DungeonQuest is one of my all-time favourite titles. A fantasy adventure game in which your hero isn’t heroic, but pathetically grateful to escape the nightmarish dungeon alive with a mere handful of gold coins. There’s nothing else like it, and it’s fast, funny and frantic for all that it lacks much in the way of strategy.
So I was thrilled when Fantasy Flight got the licence for a reprint, and sad when it looked like they’d botched it. The expansions to the original game were full of tiny niggles. Like new characters with mismatched power levels and a tedious catacomb under the main dungeon that was largely empty. They had the opportunity to create a definitive version of a classic, and in most respects, perhaps they did. It’s just that no-one cared because they replaced the simple, speedy combat with a deeper but slower system that felt out of place in such a fast, chaotic game.
Now they’re back again with this Revised Edition. The good news is that they learned from their mistakes. The combat system has reverted to type, and the rulebook slimmed down to just six pages, which is all the game needs. The better news is that in terms of all the other changes, they nailed it. This is the nearest thing to a definitive version of this classic.
There’s almost nothing to DungeonQuest. Players create a dungeon as they play by drawing tiles, and then cards to see what’s in the rooms they uncover. The variety is massive, so there’s a thrilling sense of probing the unknown. What’s revealed is almost always pain, death and destruction.
Some rooms can kill you if you fail an attribute test, just like that. Some potions are literally kill or cure depending on the result of a die roll. Some monsters are nigh-on impossible to defeat. All this can happen to you on the very first turn on the game. This isn’t a game for anyone that wants meaningful decision making. It is a game for anyone that wants to be entertained with meaningless carnage.

■ DATA FOR ANALYSIS ■
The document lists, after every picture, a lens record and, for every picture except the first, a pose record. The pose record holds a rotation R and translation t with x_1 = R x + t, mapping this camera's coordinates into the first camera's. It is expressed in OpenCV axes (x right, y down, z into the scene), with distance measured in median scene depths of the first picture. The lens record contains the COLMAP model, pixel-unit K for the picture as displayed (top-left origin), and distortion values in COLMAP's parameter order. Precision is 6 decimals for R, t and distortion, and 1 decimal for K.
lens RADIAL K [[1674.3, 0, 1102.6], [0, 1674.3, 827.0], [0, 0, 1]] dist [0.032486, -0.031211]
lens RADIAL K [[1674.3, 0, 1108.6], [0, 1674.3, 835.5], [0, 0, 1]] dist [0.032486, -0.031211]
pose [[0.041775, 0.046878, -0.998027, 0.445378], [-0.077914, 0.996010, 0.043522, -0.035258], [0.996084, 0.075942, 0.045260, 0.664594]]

...

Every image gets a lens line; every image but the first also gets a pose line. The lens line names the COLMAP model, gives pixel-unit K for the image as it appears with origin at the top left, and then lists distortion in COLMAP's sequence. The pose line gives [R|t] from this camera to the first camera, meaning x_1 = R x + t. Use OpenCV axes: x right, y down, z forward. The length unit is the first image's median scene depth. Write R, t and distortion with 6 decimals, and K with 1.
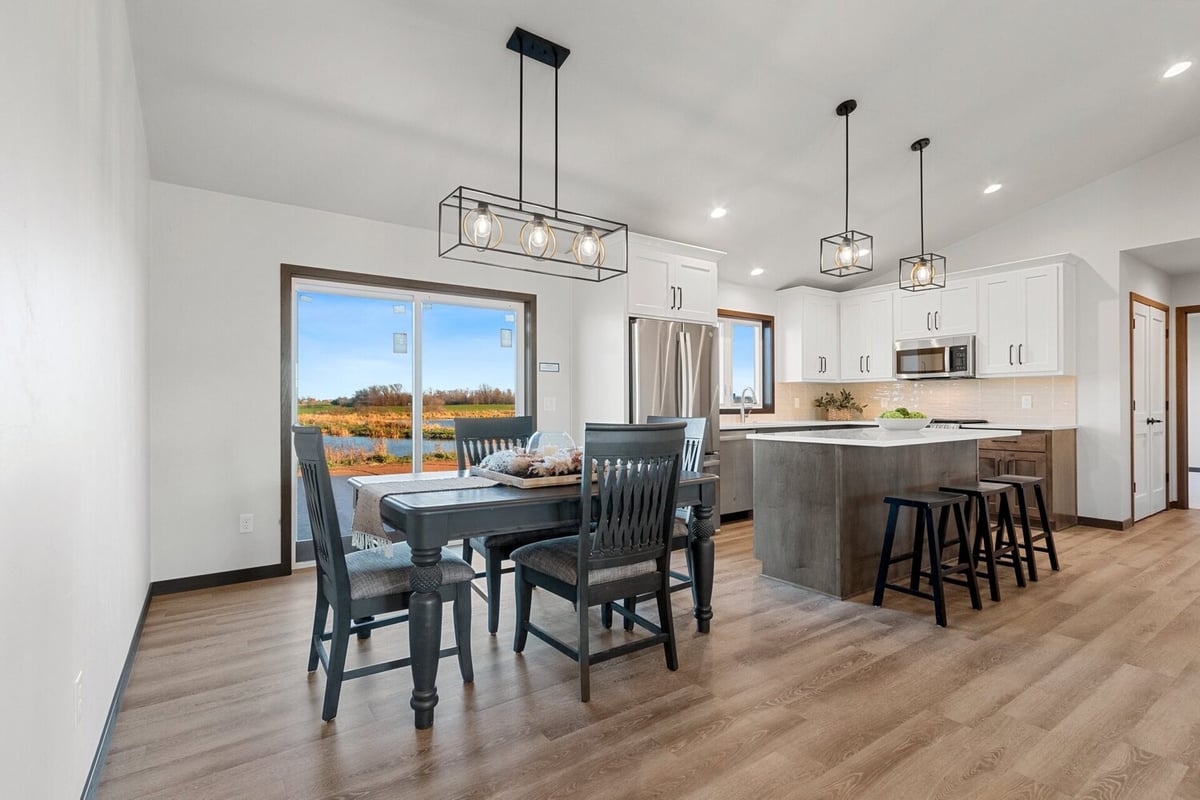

==

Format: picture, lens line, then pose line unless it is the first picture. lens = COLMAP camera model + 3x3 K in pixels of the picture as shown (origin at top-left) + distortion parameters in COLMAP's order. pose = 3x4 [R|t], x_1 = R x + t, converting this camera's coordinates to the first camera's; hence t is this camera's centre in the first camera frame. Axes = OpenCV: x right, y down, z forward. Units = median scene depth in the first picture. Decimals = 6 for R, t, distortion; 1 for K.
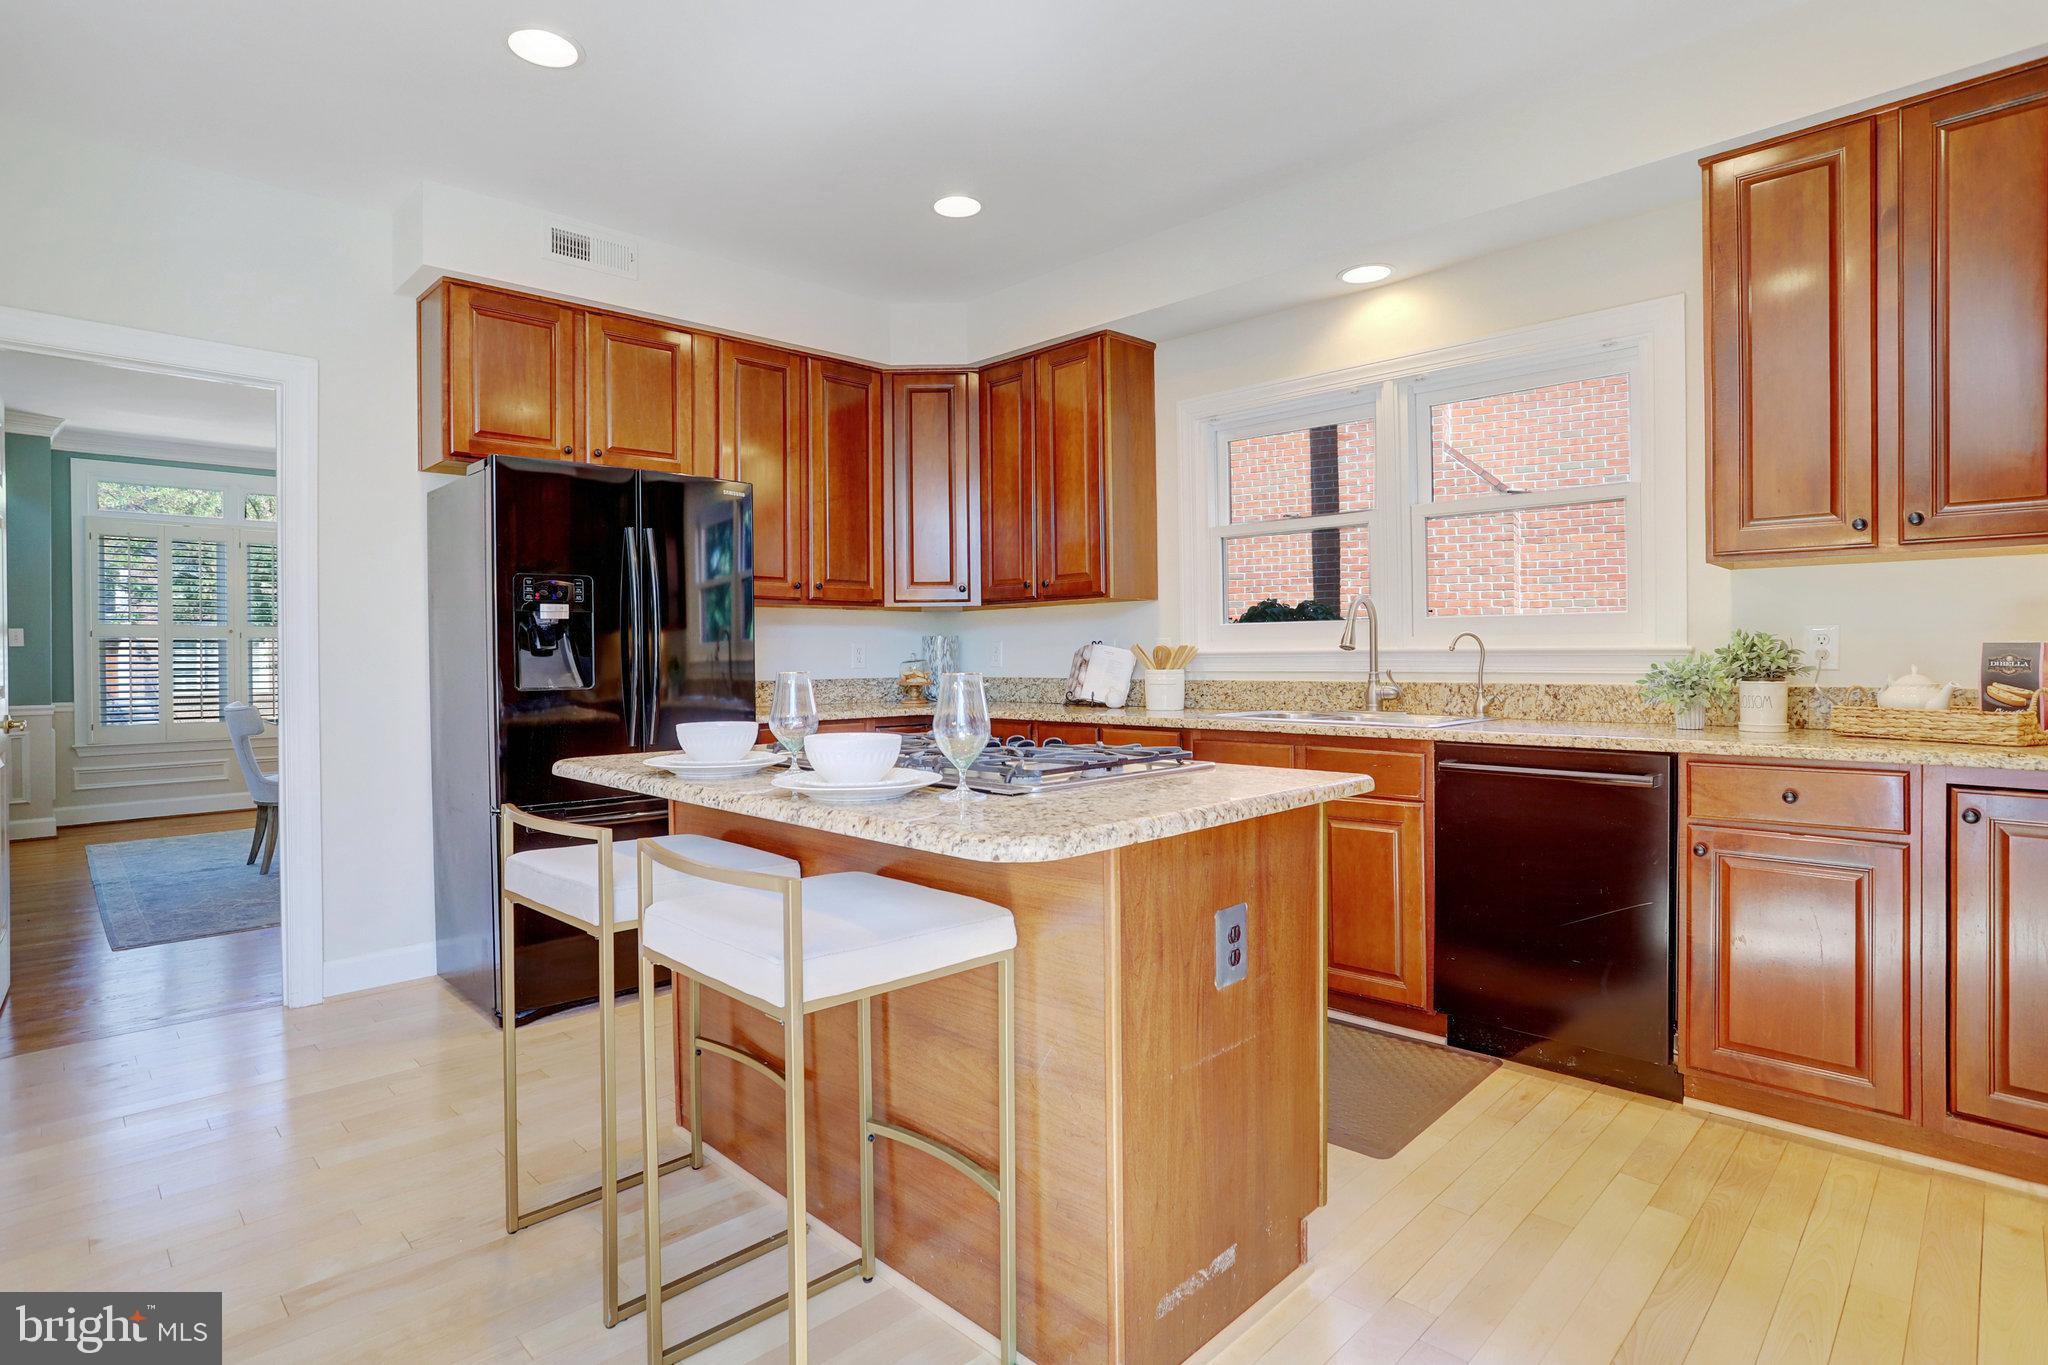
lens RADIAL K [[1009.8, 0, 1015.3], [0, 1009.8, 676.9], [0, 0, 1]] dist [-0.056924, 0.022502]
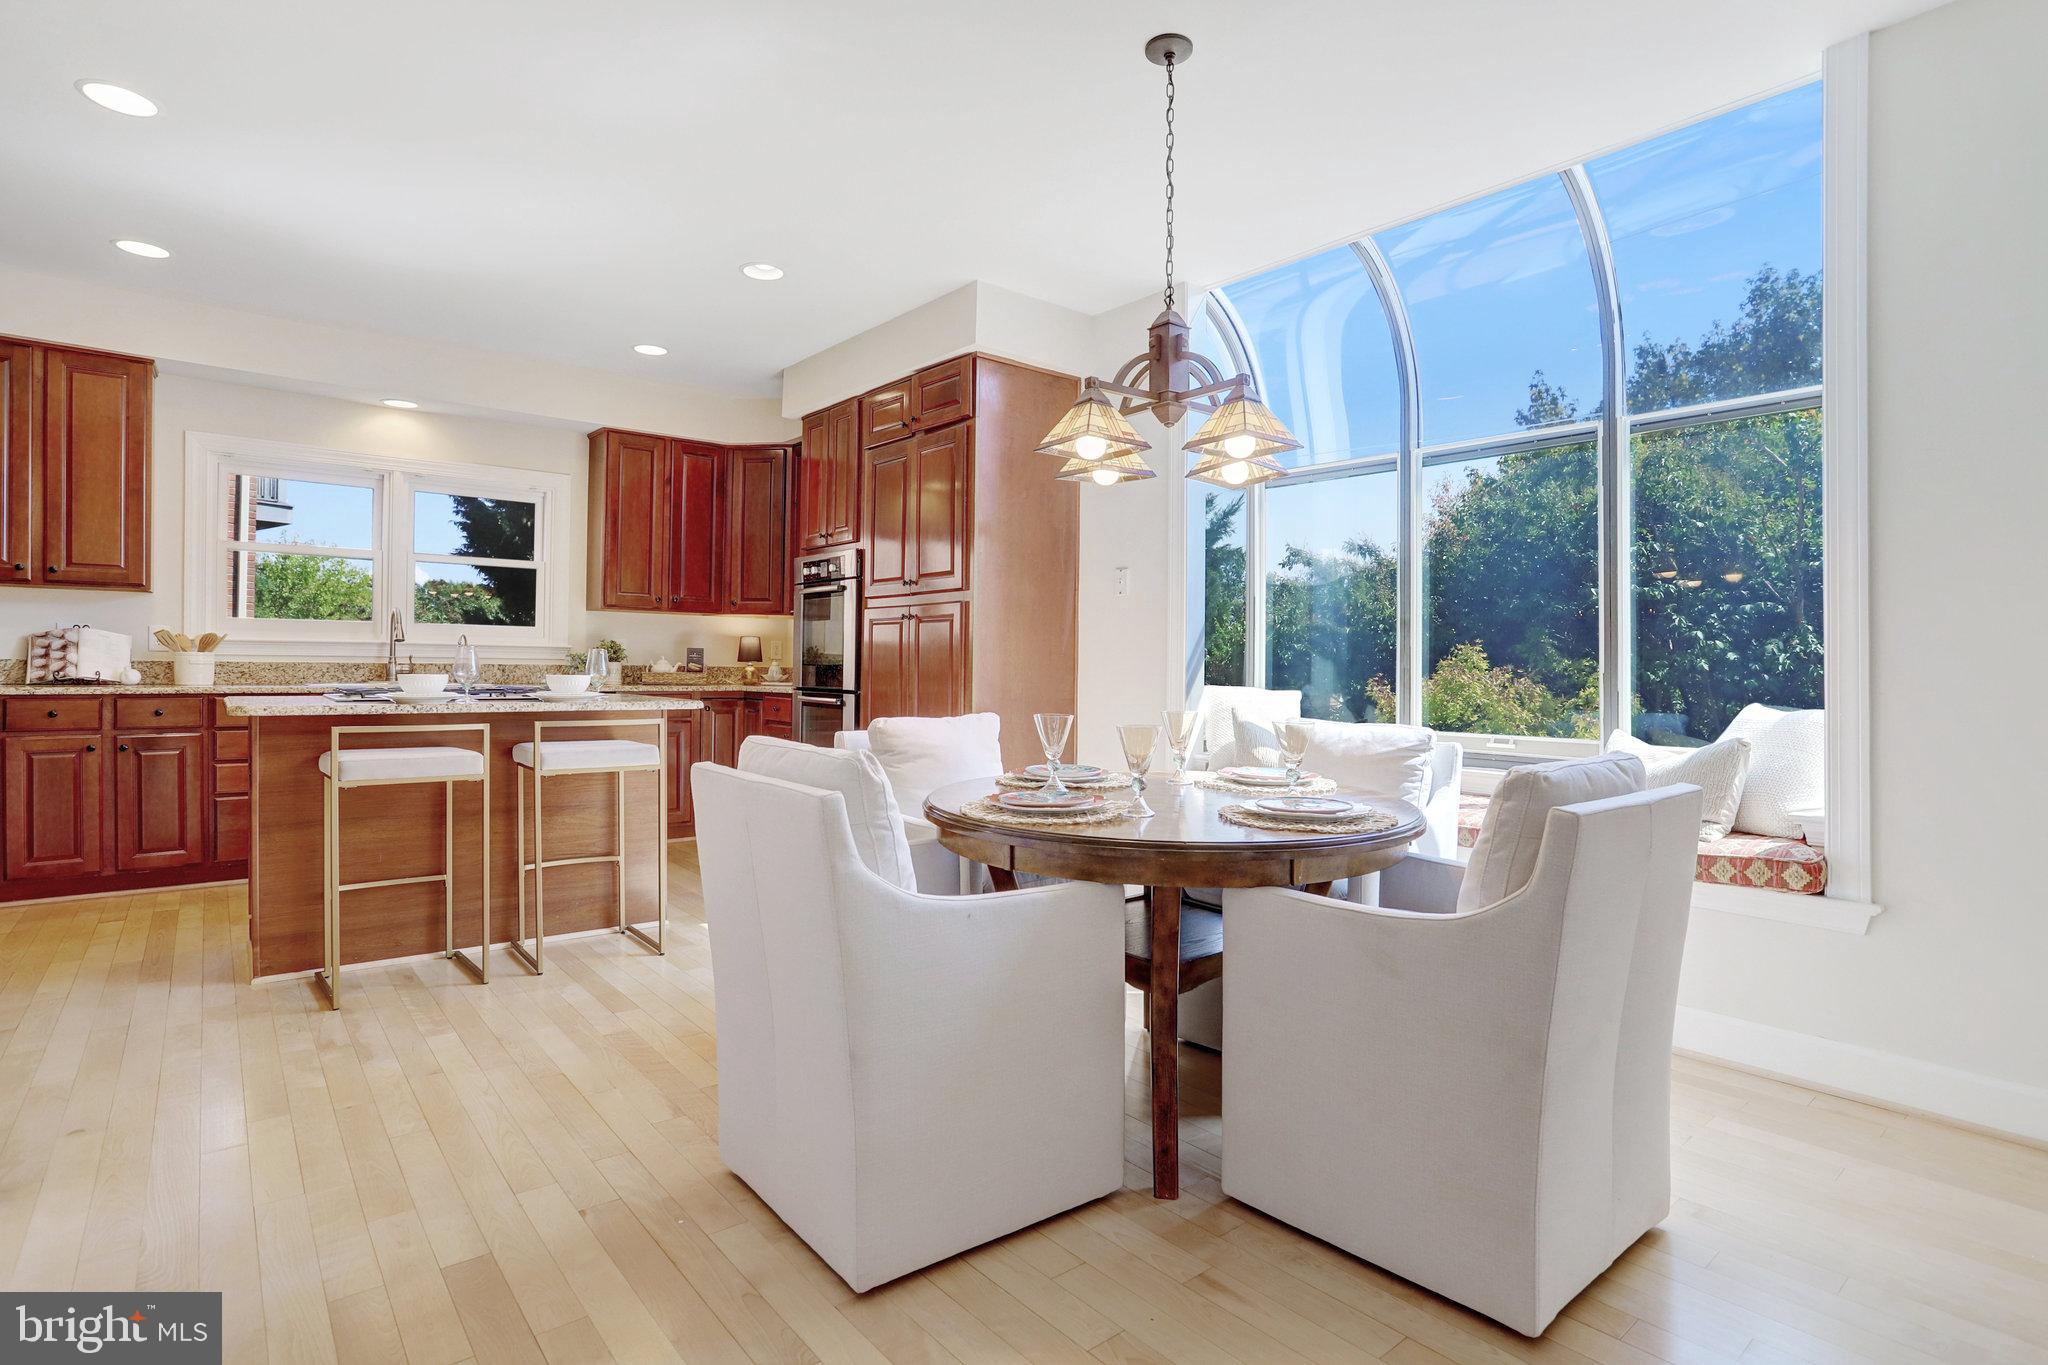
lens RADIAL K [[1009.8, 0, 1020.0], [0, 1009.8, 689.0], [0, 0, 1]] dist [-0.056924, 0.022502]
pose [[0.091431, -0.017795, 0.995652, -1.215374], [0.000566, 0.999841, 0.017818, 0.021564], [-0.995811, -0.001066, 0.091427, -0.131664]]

■ TASK TO COMPLETE ■
Print everything in the DungeonQuest review above, from "There’s almost nothing" down to "death and destruction.", word for word.

■ WRITTEN RESPONSE ■
There’s almost nothing to DungeonQuest. Players create a dungeon as they play by drawing tiles, and then cards to see what’s in the rooms they uncover. The variety is massive, so there’s a thrilling sense of probing the unknown. What’s revealed is almost always pain, death and destruction.